Tenho
sérias dúvidas e dificuldades em admitir que o guineense é mesmo patriótico, tal como faz
questão de transparecer no seu quotidiano. Se tivesse realmente amor à pátria o
nosso país não estaria seguramente na deplorável situação de miséria em que se
encontra ao longo dos anos. Por isso, a efusiva manifestação de patriotismo por
parte da generalidade do nosso povo não passa de uma autêntica arte da hipocrisia
para ludibriar os menos atentos ou uma mera ignorância da realidade. Colocar o
simbólico lenço da bandeira no pescoço e proclamar publicamente para todos os cantos
a “guineendadi” não consubstancia o patriotismo. Ser patriota é muito mais que
isso. É ter um genuíno amor pela pátria e defendê-la até às últimas
consequências da subjugação, do abuso, da infâmia, da humilhação, da
arbitrariedade, da tirania e da pobreza, etc. Não vale nada um povo que não
sabe defender a honra da sua pátria, dizia um ilustre pensador. E para defender
a honra da pátria isto remete-nos indubitavelmente em defesa dos nobres Valores
da Democracia Participativa e o cumprimento efectivo dos mesmos, contando com o
manifesto apoio dos nativos do país. Acontece que, para infelicidade nossa,
este intento não tem estado a ser materializado na Guiné-Bissau por causa de
“cabalindadi” dos nossos políticos e governantes em particular.
Por
conseguinte, este patriotismo tautológico em torno da nossa selecção de
futebol no CAN do Egipto é o reflexo da hipocrisia e ingenuidade que
caracterizam a maioria dos guineenses. Como é que se pode vibrar neste momento
com os “Djurtus”, sabendo que o nosso país está refém e corre sérios riscos de
vir a entrar numa convulsão? Há razões justificáveis para estar assim tão
mobilizados em torno do CAN e, ao mesmo tempo, estar a assistir
indiferentemente às nossas crianças barradas à Escola e muitas pessoas pobres a
morrerem nos hospitais? O futebol é mais importante do que a Democracia e acção
governativa? O futebol pode assim melhorar a nossa qualidade de vida e dar-nos prestígio que não conseguimos obter no
campo político-governativo? Se os guineenses são assim patriotas, porque
deixaram o Presidente Cessante condicionar ainda o nosso futuro colectivo,
colocando em causa as vidas de muitos dos nossos inofensivos concidadãos?
Alguns,
antecipando possíveis respostas, certamente dir-me-ão que uma coisa não tem
nada a ver com a outra e o desporto sempre foi agregador em toda a parte do
mundo. A meu ver, sem dúvida, tudo tem a ver. É um corolário axiológico. O
futebol só é autenticamente agregador quando um país assegura o mínimo
indispensável para a sua sobrevivência e manutenção, que não é o caso da
Guiné-Bissau. Nada, neste momento, está a funcionar no nosso país. Está tudo
parado. O aparelho de Estado está paralisado, com as graves implicações
humano-socais que isto acarreta na vida e sobrevivência da generalidade dos
guineenses. Temos pessoas a passarem fome e em situações de grandes aflições.

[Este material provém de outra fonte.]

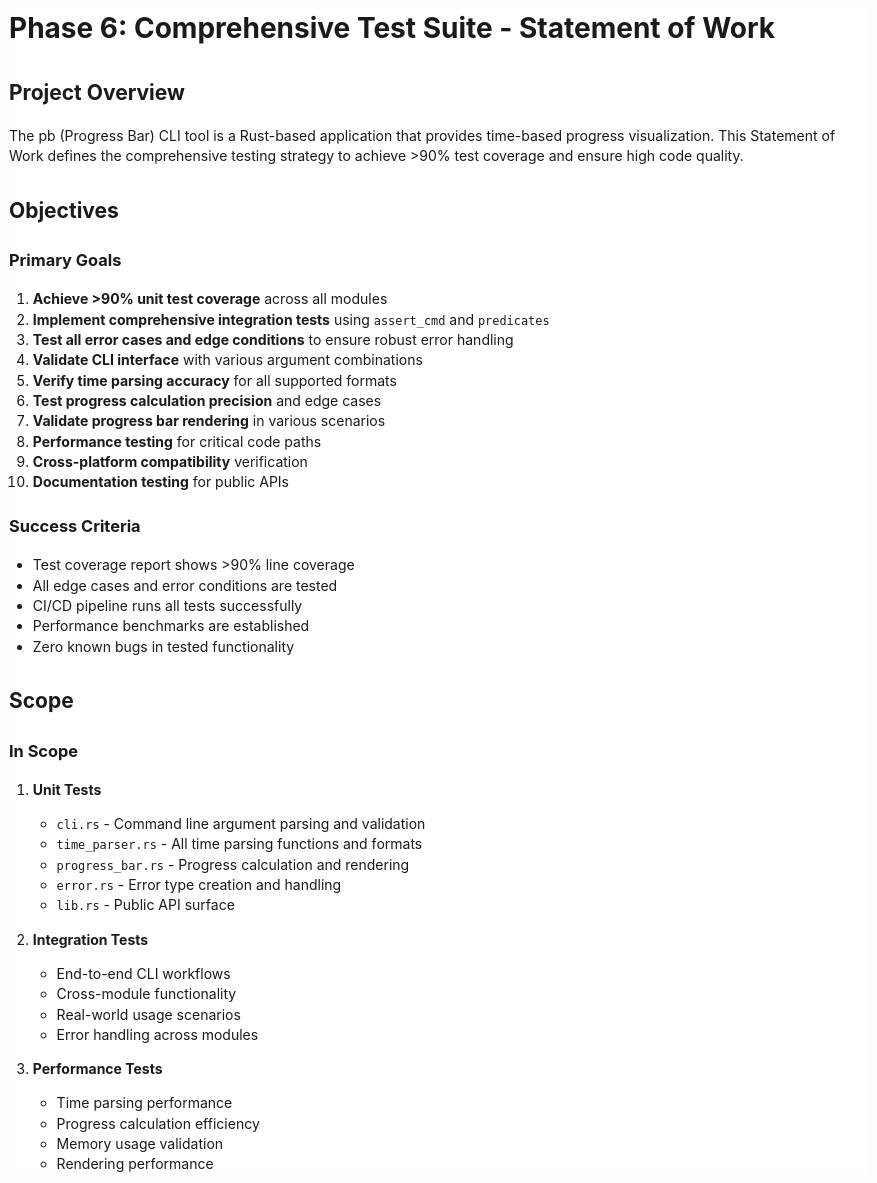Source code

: # Phase 6: Comprehensive Test Suite - Statement of Work

## Project Overview

The pb (Progress Bar) CLI tool is a Rust-based application that provides time-based progress visualization. This Statement of Work defines the comprehensive testing strategy to achieve >90% test coverage and ensure high code quality.

## Objectives

### Primary Goals
1. **Achieve >90% unit test coverage** across all modules
2. **Implement comprehensive integration tests** using `assert_cmd` and `predicates`
3. **Test all error cases and edge conditions** to ensure robust error handling
4. **Validate CLI interface** with various argument combinations
5. **Verify time parsing accuracy** for all supported formats
6. **Test progress calculation precision** and edge cases
7. **Validate progress bar rendering** in various scenarios
8. **Performance testing** for critical code paths
9. **Cross-platform compatibility** verification
10. **Documentation testing** for public APIs

### Success Criteria
- Test coverage report shows >90% line coverage
- All edge cases and error conditions are tested
- CI/CD pipeline runs all tests successfully
- Performance benchmarks are established
- Zero known bugs in tested functionality

## Scope

### In Scope
1. **Unit Tests**
   - `cli.rs` - Command line argument parsing and validation
   - `time_parser.rs` - All time parsing functions and formats
   - `progress_bar.rs` - Progress calculation and rendering
   - `error.rs` - Error type creation and handling
   - `lib.rs` - Public API surface

2. **Integration Tests**
   - End-to-end CLI workflows
   - Cross-module functionality
   - Real-world usage scenarios
   - Error handling across modules

3. **Performance Tests**
   - Time parsing performance
   - Progress calculation efficiency
   - Memory usage validation
   - Rendering performance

Onde é que está, então, a razão suficiente para estar contente com os “Djurtus”
e ficar eufórico com a sua prestação futebolística? É a isto que chamam
patriotismo? Se realmente é a isto que chamam de patriotismo, tal como deduzo
ser a convicção enraizada da parte significativa dos guineenses, não contem
comigo. Estou fora disso. Mesmo fora.
Roubem-me o esforço e a tranquilidade; a dignidade e o bom senso é que não!